WHAT THE TASK REQUIRES:
What is needed is an exact copy of the listing, with no pictures in it.

PROVIDED ENTRIES:
——
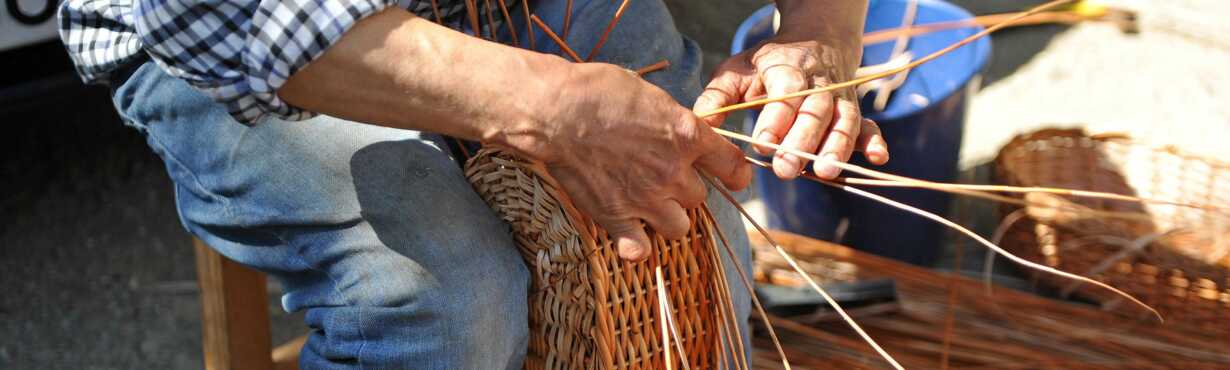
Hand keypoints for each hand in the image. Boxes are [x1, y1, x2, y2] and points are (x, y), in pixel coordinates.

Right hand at [503, 63, 751, 260]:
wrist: (556, 112)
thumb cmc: (597, 92)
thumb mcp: (648, 95)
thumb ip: (671, 121)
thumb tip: (678, 131)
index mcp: (687, 135)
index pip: (732, 164)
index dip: (735, 174)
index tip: (733, 178)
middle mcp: (673, 171)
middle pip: (699, 198)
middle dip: (683, 190)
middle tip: (660, 178)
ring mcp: (646, 198)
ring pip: (679, 228)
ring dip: (666, 218)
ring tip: (646, 206)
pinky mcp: (617, 217)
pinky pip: (639, 250)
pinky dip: (636, 246)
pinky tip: (628, 234)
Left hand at [693, 25, 888, 179]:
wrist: (815, 39)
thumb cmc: (766, 64)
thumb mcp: (737, 70)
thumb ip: (718, 97)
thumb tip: (703, 124)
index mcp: (787, 69)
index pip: (785, 94)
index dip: (776, 119)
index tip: (762, 145)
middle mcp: (818, 84)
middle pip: (814, 112)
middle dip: (802, 142)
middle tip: (785, 169)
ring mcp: (839, 98)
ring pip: (843, 121)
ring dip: (837, 147)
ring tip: (825, 172)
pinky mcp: (853, 111)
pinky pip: (868, 125)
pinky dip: (875, 141)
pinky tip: (878, 158)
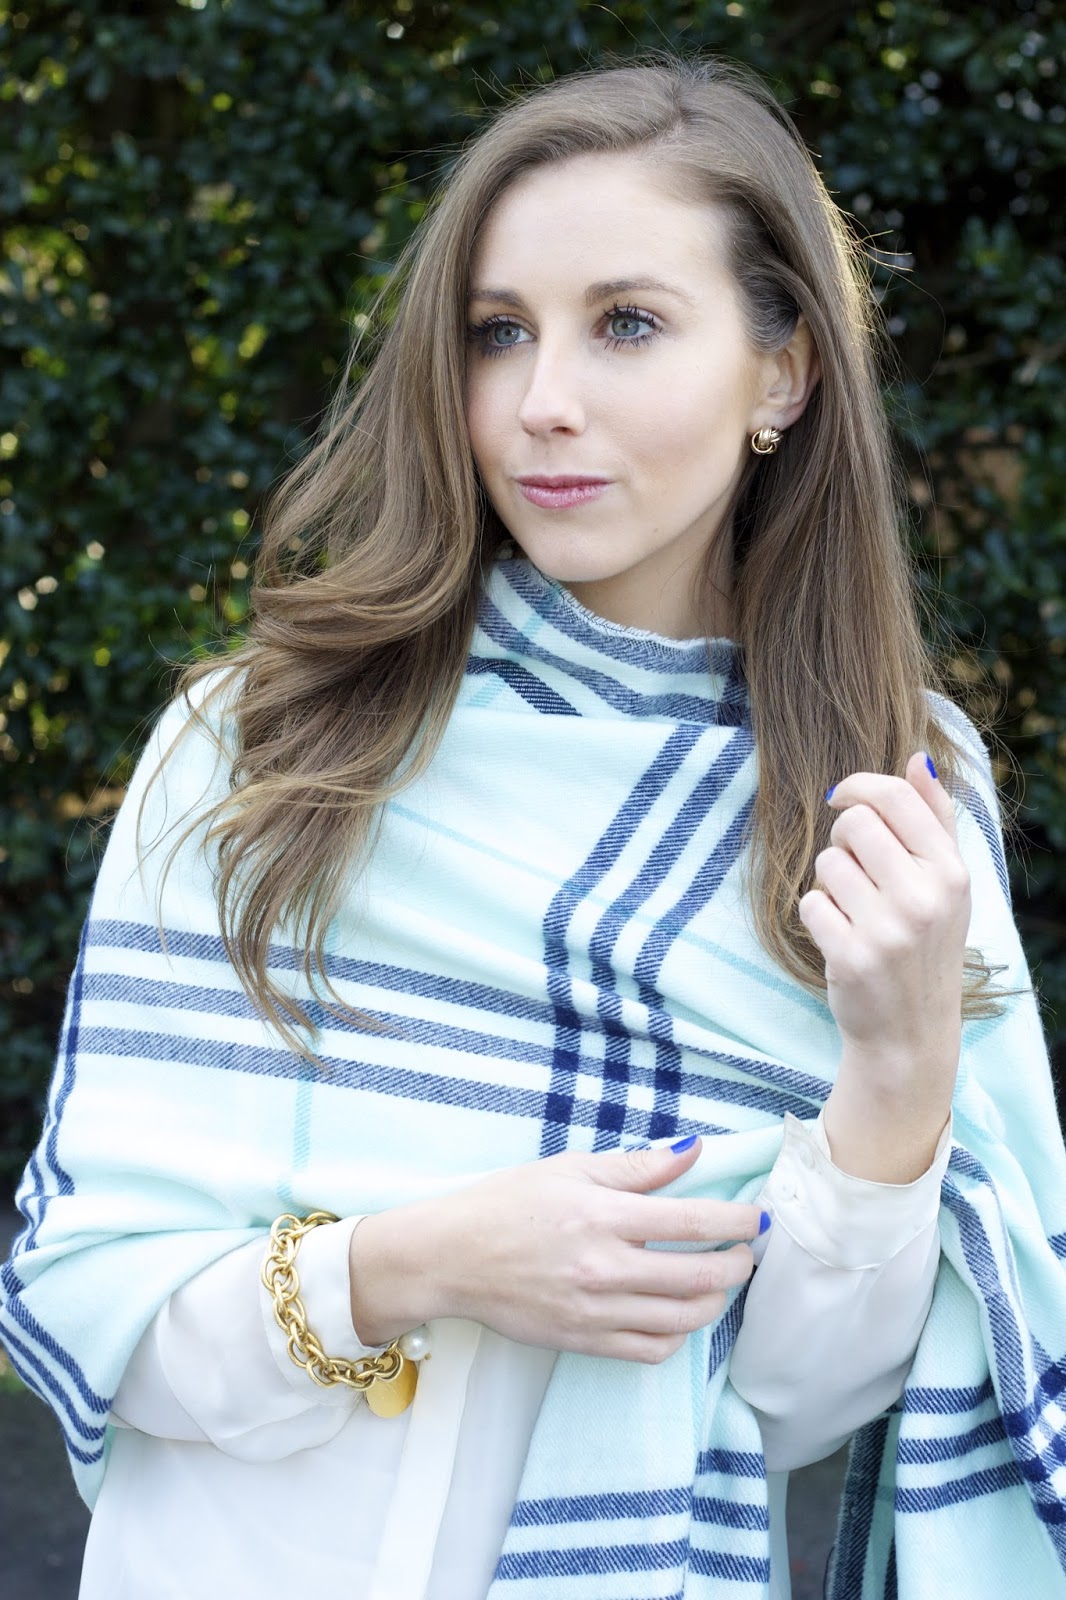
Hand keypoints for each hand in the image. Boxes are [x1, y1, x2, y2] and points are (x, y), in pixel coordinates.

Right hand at [349, 1137, 763, 1364]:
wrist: (450, 1258)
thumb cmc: (505, 1204)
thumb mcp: (569, 1169)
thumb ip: (637, 1165)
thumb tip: (693, 1150)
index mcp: (602, 1215)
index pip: (693, 1222)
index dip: (737, 1221)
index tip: (757, 1218)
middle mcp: (604, 1267)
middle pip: (699, 1277)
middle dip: (737, 1265)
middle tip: (746, 1251)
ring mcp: (594, 1311)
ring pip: (682, 1319)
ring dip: (715, 1302)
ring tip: (719, 1283)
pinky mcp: (583, 1341)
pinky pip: (649, 1349)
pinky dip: (677, 1335)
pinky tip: (679, 1314)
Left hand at [798, 751, 969, 1100]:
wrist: (910, 1031)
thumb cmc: (925, 945)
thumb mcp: (945, 883)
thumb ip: (933, 819)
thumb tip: (917, 758)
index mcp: (951, 872)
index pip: (896, 798)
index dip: (859, 785)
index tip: (841, 796)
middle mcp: (924, 898)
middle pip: (854, 823)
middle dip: (842, 836)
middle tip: (852, 866)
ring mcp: (888, 930)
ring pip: (828, 863)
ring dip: (830, 882)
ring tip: (853, 910)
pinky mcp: (851, 958)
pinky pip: (810, 903)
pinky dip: (817, 916)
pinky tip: (840, 936)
——
FINISHED TASK:
Hand keypoints for each hand in the image. Boxes are [x1, y1, x2, y2] and points are (x, y), in pixel coordinates.

Right hand at [503, 63, 751, 260]:
wrist: (556, 112)
thumb cmc: (597, 92)
thumb mcp: (648, 95)
thumb ip: (671, 121)
thumb tip: (678, 131)
index mcp: (687, 135)
index pip: (732, 164)
index dip: (735, 174)
index tip: (733, 178)
middle mcp: (673, 171)
middle pip: (699, 198)
middle dip: (683, 190)
middle tip: (660, 178)
ring mcp: (646, 198)
ring pip: (679, 228)
ring dip: (666, 218)
ring tip: (646, 206)
pinky mcp: (617, 217)
pinky pip: (639, 250)
pinky dip: (636, 246)
pinky tip: (628, 234)
Left hand at [693, 25, 888, 179]:
wrist: (815, 39)
thumb cmc: (766, 64)
thumb mcp: (737, 70)
thumb ip: (718, 97)
thumb tip: (703, 124)
index mcp: (787, 69)
index pip: (785, 94)
index dip: (776, 119)
index tip: (762, 145)
middle mcp: (818, 84)
middle pip: (814, 112)
middle dip: (802, 142)
middle tip: (785, 169)
ring mcp: (839, 98)
ring pip: (843, 121)
ring dip: (837, 147)
ring tip: (825, 172)
pinky mcp: (853, 111)
pinky pip: (868, 125)
pinky dip: (875, 141)
pinky tip: (878, 158)
Hand keypoints for each hand in the image. Boxes are [x1, y1, x2, y2] and points are (x, y), in pixel coordinates.

Right hand at [349, 1137, 763, 1364]:
wrist: (450, 1258)
thumb cmc: (505, 1204)
thumb mcp: (569, 1169)
thumb ip: (637, 1165)
thumb tip: (693, 1150)
index mcp: (602, 1215)
index pip: (693, 1222)
index dip: (737, 1221)
index tip: (757, 1218)
middle mcp: (604, 1267)
middle pip: (699, 1277)
middle dip: (737, 1265)
middle tip: (746, 1251)
ring mcp: (594, 1311)
ring pip: (682, 1319)
ring dip: (715, 1302)
ring tip: (719, 1283)
pinky mcp: (583, 1341)
pinky pip: (649, 1349)
pinky dip: (677, 1335)
pinky tip: (679, 1314)
Left hand at [798, 751, 969, 1100]:
wrist: (910, 1031)
thumb cmc: (925, 945)
thumb mcp: (945, 883)
thumb ip: (933, 819)
thumb tip: (917, 758)
index mcp: (951, 872)
index pip: (896, 798)
index dip: (859, 785)
index tip: (841, 796)
middle mcp: (924, 898)
middle pip: (854, 823)
middle dip: (842, 836)
middle tip: (852, 866)
ring mcp: (888, 930)
ring pip: (828, 863)
ring dip: (830, 882)
ring tip: (853, 910)
pinky mcp: (851, 958)
pinky pip: (810, 903)
pinky dip: (817, 916)
pinky tip: (840, 936)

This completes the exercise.